The equator passes through the land of 11 countries. Indonesia is the country straddling the greatest length of the equatorial line across both land and sea. Starting at the Prime Meridian and heading eastwards, the equator passes through: 

Co-ordinates	Country, territory or sea	Notes
0°N 0°E	Atlantic Ocean	Gulf of Guinea, "Null Island"
0°0′N 6°31′E	São Tomé and Príncipe	Passing through Pestana Equador resort on the Ilhéu das Rolas
0°0′N 9°21′E	Gabon	Passing 8.9 km (5.5 mi) south of Ayem, 10.6 km (6.6 mi) north of Mayene, Booue
0°0′N 13°56′E	Republic of the Congo	Passing through the town of Makoua.

Dataset excerpt ▸
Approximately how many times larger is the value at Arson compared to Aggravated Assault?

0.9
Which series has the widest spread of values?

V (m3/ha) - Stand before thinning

Tasks and exercises ▸
• A. In the equator passage, which country straddles the greatest length of the equatorial line across both land and sea?
• B. Extract the part of the equator passage between "The equator passes through the" and "town of Makoua.", inclusive.

Answers for the exercise ▸
• A. Indonesia

• B.
The equator passes through the land of 11 countries. Indonesia is the country straddling the greatest length of the equatorial line across both land and sea. Starting at the Prime Meridian and heading eastwards, the equator passes through: 

Co-ordinates	Country, territory or sea	Notes
0°N 0°E	Atlantic Ocean	Gulf of Guinea, "Null Island"
0°0′N 6°31′E	São Tomé and Príncipe	Passing through Pestana Equador resort on the Ilhéu das Rolas
0°0′N 9°21′E	Gabon	Passing 8.9 km (5.5 mi) south of Ayem, 10.6 km (6.6 mi) north of Mayene, Booue
0°0′N 13°56′E	Republic of the Congo	Passing through the town of Makoua.